• Page text:
───
We found relatively complex relationships of alcohol consumption with the three classes of lipoproteins, with effects that differed by particle, dose, and sex. For LDL-P, there was a U-shaped association with total particles, with the lowest concentrations among consumers of 1–13 drinks per week among both men and women. This reflected a generally dose-dependent increase in large LDL-P that was most marked among women, with a somewhat larger 25–35% decrease in small LDL-P primarily among consumers of 1–13 drinks per week and women. Because of these parallel changes, average LDL-P size increased progressively up to 7–13 drinks per week. In summary, LDL-C (an integrated function of total LDL-P concentration and size) was not substantially different across alcohol categories but was preferentially carried on smaller numbers of larger LDL-P among consumers of 1–13 drinks per week.

The increase in HDL-C associated with alcohol intake in CHS reflected joint increases in both particle number and size. The greatest increase with alcohol intake occurred among large HDL-P, with a somewhat smaller increase among medium-sized HDL-P, and concentrations of small particles were actually lower with greater intake. These associations were quite similar among men and women and suggest that the increase in HDL-C consistently noted in feeding studies (4) may reflect both greater apoA-I and -II production (28, 29, 30, 31) and changes in catabolism.

VLDL-P levels generally decreased with heavier alcohol use in this study, with a greater decrease in small than large particles, leading to increased average size. The decrease in large VLDL-P with greater alcohol consumption appeared to plateau or even reverse among the heaviest drinkers, especially among men, accounting for the steep increase in VLDL-P size in the heaviest drinkers. Feeding studies indicate that alcohol intake increases triglyceride levels (4), but only among men, and larger, more recent trials have suggested that moderate drinking may reduce triglyceride levels in women (20, 33). Our results are roughly consistent with these latter findings, because the inverse associations we observed were stronger among women. In addition, most feeding studies have been conducted among younger individuals and often with higher doses of alcohol than are typical for the older adults in CHS.

The mechanisms by which alcohol use could alter lipoprotein distribution are apt to be multifactorial. Alcohol intake has been associated with lower cholesteryl-ester transfer protein (CETP) activity in some (34, 35, 36) but not all (37, 38, 39, 40, 41) studies. Of note, the TaqIB variant in CETP that leads to lower CETP activity influences levels of HDL-P and LDL-P in a manner similar to that seen here, including particular increases in large HDL-P and a shift from smaller to larger LDL-P (42, 43). The fact that adjustment for HDL-C (which is obviously correlated with CETP activity) reversed the association of alcohol with small and large LDL-P supports a role for CETP here. Alcohol intake also stimulates lipoprotein lipase (LPL) activity in humans (39, 44, 45) and thus could lower total VLDL-P, although LPL appears to disproportionately catabolize large rather than small VLDL (46, 47). Alcohol intake also influences lecithin cholesterol acyl transferase activity in some studies, which could further increase HDL-P size (37, 48, 49). Alcohol may also act indirectly via adiponectin, which is increased after moderate drinking (50, 51) and which itself may increase LPL and peroxisome proliferator-activated receptor- activity (52, 53, 54).
───
• Set of tasks:
1) Decide whether each statement agrees with the text on alcohol and lipoproteins. Answer yes or no for each and quote the words that decide it. (a) LDL-C differed substantially across the alcohol categories. (b) The HDL-P associations were quite similar among men and women. (c) The inverse associations were stronger among men.
2) Duplicate the text on alcohol and lipoproteins word for word, from "The increase in HDL-C associated" up to and including "changes in catabolism.".
───
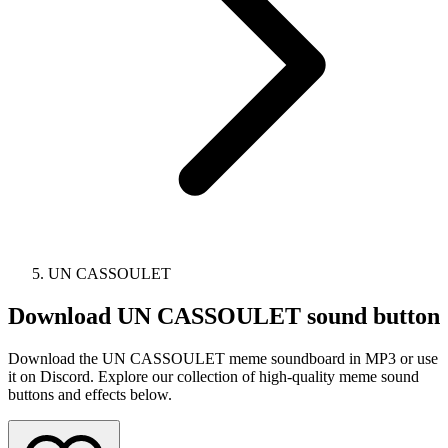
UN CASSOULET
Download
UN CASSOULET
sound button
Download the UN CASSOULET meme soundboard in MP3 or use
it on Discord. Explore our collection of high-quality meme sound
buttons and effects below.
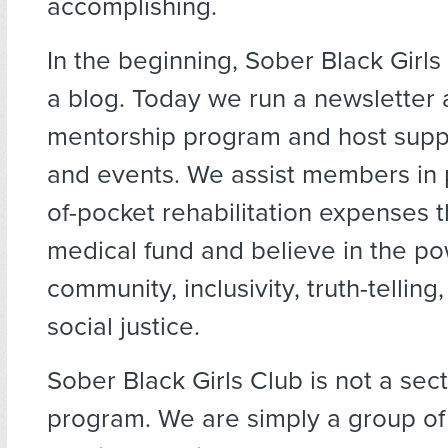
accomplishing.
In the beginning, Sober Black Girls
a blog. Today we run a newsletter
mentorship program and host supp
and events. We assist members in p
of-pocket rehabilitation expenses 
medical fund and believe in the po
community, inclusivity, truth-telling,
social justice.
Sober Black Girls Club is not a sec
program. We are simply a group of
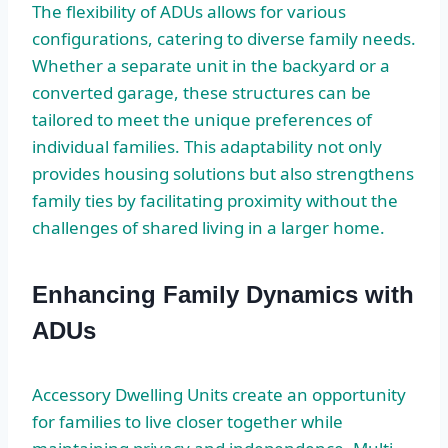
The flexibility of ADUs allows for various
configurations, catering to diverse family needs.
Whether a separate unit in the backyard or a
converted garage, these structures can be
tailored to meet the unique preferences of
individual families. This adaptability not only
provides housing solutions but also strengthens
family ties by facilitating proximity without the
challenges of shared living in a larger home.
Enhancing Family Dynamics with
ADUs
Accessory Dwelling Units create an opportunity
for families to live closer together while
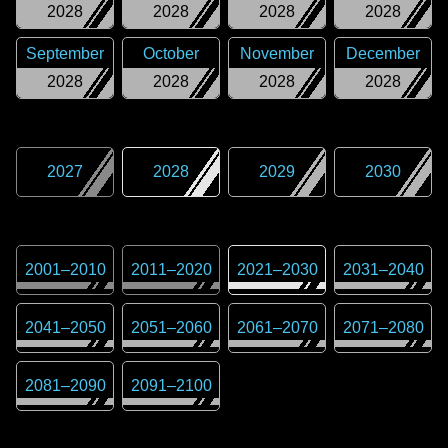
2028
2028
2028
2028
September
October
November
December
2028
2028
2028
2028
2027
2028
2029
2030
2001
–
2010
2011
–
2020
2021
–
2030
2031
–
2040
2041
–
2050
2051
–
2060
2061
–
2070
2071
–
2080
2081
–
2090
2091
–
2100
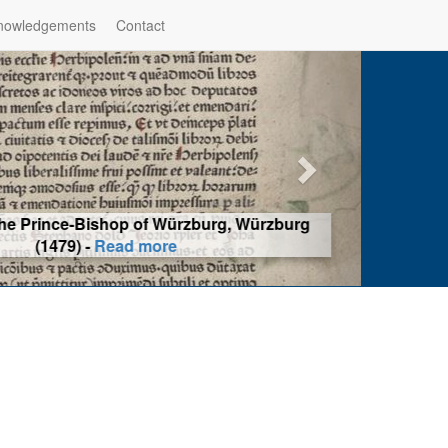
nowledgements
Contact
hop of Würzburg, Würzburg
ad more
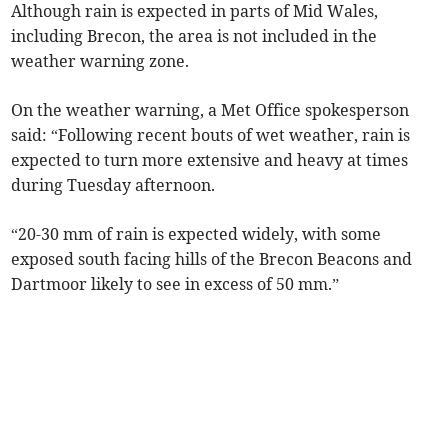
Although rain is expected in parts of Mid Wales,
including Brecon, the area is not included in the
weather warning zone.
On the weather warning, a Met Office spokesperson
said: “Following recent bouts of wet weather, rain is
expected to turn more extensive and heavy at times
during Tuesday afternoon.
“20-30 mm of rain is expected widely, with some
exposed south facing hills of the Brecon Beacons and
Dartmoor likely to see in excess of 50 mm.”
───
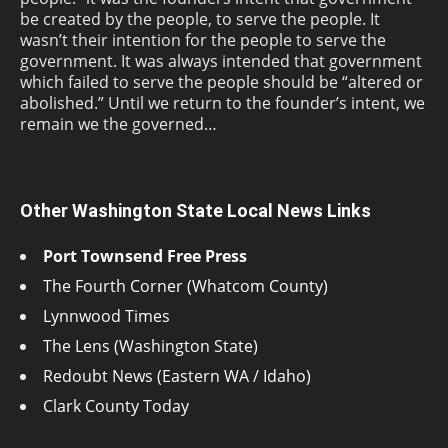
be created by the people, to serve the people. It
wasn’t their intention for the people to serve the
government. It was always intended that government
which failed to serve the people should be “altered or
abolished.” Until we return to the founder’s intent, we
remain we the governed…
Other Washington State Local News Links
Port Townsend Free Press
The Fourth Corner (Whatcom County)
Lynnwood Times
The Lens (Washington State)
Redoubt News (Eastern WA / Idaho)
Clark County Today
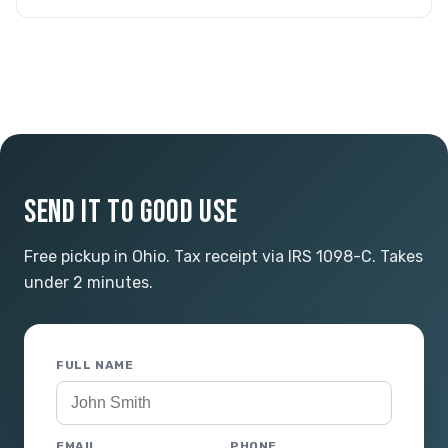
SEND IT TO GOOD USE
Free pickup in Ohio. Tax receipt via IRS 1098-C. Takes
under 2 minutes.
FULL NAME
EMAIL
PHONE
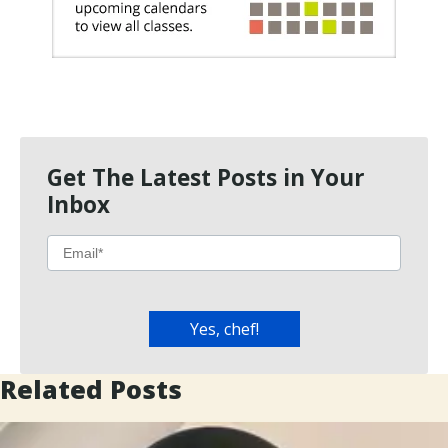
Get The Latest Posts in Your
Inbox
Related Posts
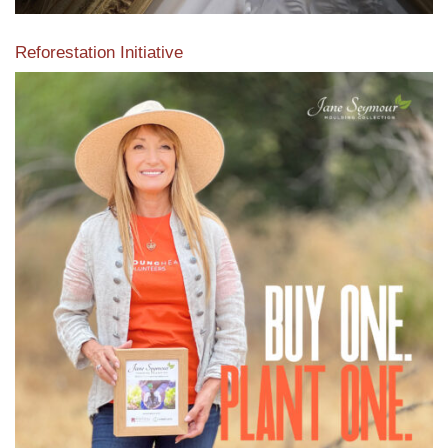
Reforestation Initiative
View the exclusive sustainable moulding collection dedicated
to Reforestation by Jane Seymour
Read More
───
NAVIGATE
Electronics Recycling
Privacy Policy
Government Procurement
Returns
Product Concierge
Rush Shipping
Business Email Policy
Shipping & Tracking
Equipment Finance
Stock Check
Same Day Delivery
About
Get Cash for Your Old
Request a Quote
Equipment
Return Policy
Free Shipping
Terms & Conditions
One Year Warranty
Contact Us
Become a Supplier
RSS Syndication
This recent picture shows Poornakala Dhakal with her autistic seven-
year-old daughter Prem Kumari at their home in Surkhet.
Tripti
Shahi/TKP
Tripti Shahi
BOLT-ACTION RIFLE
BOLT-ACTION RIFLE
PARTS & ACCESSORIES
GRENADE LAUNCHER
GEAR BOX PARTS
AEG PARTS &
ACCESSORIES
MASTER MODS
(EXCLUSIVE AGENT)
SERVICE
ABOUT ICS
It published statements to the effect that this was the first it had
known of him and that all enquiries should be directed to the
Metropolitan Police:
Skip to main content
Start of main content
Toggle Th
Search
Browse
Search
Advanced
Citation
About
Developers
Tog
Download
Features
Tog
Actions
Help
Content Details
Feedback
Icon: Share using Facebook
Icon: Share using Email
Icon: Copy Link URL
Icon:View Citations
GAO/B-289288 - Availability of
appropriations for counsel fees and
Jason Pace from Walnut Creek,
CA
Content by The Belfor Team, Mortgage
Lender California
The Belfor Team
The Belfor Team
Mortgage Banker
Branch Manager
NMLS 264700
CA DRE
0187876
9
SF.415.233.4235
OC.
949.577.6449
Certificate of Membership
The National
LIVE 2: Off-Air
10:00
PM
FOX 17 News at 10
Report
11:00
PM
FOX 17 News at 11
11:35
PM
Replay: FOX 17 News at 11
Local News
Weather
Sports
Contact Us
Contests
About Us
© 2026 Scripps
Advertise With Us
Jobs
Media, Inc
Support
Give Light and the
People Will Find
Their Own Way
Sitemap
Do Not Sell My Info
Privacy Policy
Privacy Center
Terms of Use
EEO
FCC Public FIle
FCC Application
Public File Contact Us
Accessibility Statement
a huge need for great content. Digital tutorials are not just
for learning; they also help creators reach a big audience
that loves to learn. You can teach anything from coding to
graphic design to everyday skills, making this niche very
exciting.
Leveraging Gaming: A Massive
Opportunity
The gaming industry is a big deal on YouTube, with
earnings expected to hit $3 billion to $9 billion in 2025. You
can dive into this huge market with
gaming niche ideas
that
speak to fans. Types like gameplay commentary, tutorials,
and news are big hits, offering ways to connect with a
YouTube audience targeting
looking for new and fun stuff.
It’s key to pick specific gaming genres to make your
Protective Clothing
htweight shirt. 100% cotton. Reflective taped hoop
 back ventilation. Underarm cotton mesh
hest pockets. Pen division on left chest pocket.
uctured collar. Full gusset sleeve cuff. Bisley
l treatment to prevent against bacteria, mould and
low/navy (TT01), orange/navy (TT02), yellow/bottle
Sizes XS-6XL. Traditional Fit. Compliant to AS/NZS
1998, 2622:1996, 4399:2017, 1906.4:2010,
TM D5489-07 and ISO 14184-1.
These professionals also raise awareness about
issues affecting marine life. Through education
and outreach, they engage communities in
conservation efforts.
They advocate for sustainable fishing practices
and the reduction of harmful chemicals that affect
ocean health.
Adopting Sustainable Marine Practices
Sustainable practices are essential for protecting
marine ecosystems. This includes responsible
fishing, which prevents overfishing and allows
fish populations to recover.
───
• Task-by-task outputs:
1)
(a) No: "LDL-C (an integrated function of total LDL-P concentration and size) was not substantially different across alcohol categories"
(b) Yes: "These associations were quite similar among men and women"
(c) No: "the inverse associations we observed were stronger among women"

2)
The increase in HDL-C associated with alcohol intake in CHS reflected joint increases in both particle number and size. The greatest increase with alcohol intake occurred among large HDL-P, with a somewhat smaller increase among medium-sized HDL-P, and concentrations of small particles were actually lower with greater intake. These associations were quite similar among men and women and suggest that the increase in HDL-C consistently noted in feeding studies (4) may reflect both greater apoA-I and -II production (28, 29, 30, 31) and changes in catabolism.